GSK beats Merck to first PD-1 approval in newly diagnosed endometrial cancer

GSK has won the first FDA approval for an immunotherapy to treat certain patients with newly diagnosed endometrial cancer. But the industry-first go-ahead is tempered with a label limitation.

The FDA has cleared Jemperli as an add-on to chemotherapy for patients with primary advanced or recurrent endometrial cancer, GSK said Monday. To be eligible for the therapy, the patient’s tumor must be mismatch repair deficient (dMMR) or microsatellite instability-high (MSI-H), both terms that describe a type of genetic abormality.

The approval comes nearly two months ahead of schedule and puts Jemperli ahead of Merck & Co.’s rival PD-1 inhibitor Keytruda, which is also gunning for the first-line endometrial cancer use. But the dMMR/MSI-H restriction comes as a bit of a disappointment for the GSK drug.

By GSK’s estimate, about 15% to 20% of the roughly 60,000 new cases of endometrial cancer each year in the U.S. will be diagnosed at an advanced stage. And about 20% to 29% of all endometrial cancers are dMMR/MSI-H.

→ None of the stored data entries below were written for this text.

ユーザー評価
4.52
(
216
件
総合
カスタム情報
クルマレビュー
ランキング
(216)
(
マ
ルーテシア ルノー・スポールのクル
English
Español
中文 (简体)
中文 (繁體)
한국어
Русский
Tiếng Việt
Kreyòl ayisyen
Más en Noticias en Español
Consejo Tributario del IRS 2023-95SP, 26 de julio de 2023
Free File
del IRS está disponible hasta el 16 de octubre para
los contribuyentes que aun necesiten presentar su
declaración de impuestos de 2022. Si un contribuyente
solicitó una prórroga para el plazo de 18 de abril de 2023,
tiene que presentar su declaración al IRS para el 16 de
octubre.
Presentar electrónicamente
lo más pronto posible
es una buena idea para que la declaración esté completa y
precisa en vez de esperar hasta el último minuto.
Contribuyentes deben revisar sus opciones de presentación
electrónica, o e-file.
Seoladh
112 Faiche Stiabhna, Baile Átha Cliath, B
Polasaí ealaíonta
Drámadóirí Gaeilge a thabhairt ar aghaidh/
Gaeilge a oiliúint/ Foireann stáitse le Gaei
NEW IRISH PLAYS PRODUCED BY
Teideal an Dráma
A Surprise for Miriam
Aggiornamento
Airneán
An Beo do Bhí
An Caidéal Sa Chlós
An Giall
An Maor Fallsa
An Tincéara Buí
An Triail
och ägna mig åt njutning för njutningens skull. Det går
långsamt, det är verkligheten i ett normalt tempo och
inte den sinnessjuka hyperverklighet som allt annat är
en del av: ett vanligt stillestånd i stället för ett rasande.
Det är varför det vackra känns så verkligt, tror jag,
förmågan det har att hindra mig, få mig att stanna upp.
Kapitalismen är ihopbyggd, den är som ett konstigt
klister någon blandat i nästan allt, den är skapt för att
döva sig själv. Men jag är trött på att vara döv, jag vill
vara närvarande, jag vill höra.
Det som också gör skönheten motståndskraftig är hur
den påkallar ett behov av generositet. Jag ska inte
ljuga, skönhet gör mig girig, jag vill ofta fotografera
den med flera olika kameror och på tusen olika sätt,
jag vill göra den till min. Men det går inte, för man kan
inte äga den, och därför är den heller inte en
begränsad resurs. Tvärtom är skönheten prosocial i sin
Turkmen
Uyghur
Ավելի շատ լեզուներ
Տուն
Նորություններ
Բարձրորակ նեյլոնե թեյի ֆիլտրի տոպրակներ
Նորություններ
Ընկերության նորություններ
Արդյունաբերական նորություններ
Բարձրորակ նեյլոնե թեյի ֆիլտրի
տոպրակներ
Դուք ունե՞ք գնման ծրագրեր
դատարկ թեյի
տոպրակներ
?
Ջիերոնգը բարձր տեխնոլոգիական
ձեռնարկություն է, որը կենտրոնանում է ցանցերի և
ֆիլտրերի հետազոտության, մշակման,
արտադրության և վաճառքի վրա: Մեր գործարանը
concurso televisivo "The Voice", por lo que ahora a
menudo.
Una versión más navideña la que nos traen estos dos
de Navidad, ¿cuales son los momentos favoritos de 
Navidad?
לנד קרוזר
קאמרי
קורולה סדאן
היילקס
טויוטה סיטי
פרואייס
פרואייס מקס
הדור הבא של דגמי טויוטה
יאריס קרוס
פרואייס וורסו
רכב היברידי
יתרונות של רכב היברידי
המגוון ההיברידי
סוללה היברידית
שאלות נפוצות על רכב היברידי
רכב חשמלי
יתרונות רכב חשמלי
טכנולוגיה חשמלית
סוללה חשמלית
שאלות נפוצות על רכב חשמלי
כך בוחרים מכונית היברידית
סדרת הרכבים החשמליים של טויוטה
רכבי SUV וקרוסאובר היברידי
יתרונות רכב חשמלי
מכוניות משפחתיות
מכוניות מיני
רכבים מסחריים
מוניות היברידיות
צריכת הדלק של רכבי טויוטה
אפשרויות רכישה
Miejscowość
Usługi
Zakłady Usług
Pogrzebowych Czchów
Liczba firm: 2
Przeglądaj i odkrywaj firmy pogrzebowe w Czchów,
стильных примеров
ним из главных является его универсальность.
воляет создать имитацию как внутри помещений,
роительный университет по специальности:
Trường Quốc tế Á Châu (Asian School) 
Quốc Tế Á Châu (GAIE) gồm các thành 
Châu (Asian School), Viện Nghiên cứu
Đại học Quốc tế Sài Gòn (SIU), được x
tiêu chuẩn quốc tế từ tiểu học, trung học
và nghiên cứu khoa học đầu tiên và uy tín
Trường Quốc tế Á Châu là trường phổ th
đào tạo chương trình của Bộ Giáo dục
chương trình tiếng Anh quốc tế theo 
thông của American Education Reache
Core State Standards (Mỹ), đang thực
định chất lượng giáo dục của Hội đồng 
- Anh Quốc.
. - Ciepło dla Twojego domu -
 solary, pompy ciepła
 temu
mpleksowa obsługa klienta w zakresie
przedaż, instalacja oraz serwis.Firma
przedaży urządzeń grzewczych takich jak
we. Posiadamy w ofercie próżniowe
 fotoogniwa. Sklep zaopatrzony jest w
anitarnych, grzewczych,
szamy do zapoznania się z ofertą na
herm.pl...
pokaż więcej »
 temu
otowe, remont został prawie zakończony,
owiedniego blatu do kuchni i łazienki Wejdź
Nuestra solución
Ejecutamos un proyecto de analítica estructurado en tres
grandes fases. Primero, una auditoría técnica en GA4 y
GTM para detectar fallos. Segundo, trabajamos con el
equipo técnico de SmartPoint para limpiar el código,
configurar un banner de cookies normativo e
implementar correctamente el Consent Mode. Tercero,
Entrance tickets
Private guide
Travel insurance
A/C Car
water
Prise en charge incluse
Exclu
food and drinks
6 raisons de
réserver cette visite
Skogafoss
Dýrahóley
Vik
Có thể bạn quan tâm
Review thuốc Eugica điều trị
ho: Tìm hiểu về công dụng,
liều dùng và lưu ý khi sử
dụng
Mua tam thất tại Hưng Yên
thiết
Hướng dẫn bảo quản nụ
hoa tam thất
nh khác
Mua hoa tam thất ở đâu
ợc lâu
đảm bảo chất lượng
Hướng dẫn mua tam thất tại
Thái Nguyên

Before Monday’s announcement, GSK in June disclosed that the FDA had granted a priority review for its application for Jemperli in first-line endometrial cancer—but only in dMMR/MSI-H disease. That narrow review came in contrast with Jemperli showing a benefit in a broader patient population.

In the phase 3 RUBY trial, Jemperli’s addition to chemotherapy reduced the risk of progression or death by 72% among patients with dMMR/MSI-H tumors. But in those with mismatch repair-proficient (pMMR) or microsatellite-stable (MSS) tumors, Jemperli also showed a progression-free survival improvement of 24%.

“GSK accelerated submission in the dMMR/MSI-H patient population,” where Jemperli demonstrated the strongest treatment effect, a GSK spokesperson told Fierce Pharma. The RUBY trial is still following patients for more overall survival data, and the company is discussing a potential label expansion with the FDA, the spokesperson said.

In recent years, the FDA has put more emphasis on overall survival data for new cancer drugs. In some cases, the agency has narrowed cancer indications—either because of immature overall survival data or after longer-term life extension data showed potential harm in certain patient subgroups.

At the first interim analysis of overall survival in the RUBY trial, Jemperli reduced the risk of death by 70% in dMMR/MSI-H patients. Data from the pMMR/MSS population also favored the GSK drug with a 27% reduction in the risk of death. But, clearly, results so far from the pMMR/MSS group weren’t mature enough to embolden GSK or convince the FDA.

Before Monday’s approval, Jemperli has been allowed as a second-line treatment for dMMR/MSI-H endometrial cancer. In the first six months of 2023, the drug brought in 36 million pounds of sales. And GSK has been counting on a first-line approval as an inflection point for the PD-1 latecomer.

Meanwhile, a second part of the RUBY trial is testing a regimen that adds GSK’s PARP inhibitor Zejula to Jemperli following a cocktail of Jemperli and chemo in first-line endometrial cancer. That readout is expected in the fist half of 2024, according to GSK’s second-quarter update last week. 

Back in May, AstraZeneca said a regimen of its PD-L1 inhibitor Imfinzi and chemo, both by itself and used on top of the Merck-partnered PARP inhibitor Lynparza, showed a progression-free survival edge over chemo alone in front-line endometrial cancer.

GSK hustled for the dMMR/MSI-H indication as rival Merck recently touted a first-line win for its PD-1 king Keytruda. The phase 3 NRG-GY018 trial showed impressive tumor progression data for the combination of Keytruda and chemotherapy at an interim analysis. Like Jemperli, benefits were observed for both dMMR/MSI-H patients and those without that biomarker in separate subgroup analyses. However, the Keytruda trial has an even shorter follow-up than Jemperli’s RUBY.

In a statement to Fierce Pharma, a Merck spokesperson said the company is discussing results from the NRG-GY018 trial with the FDA but declined to comment further.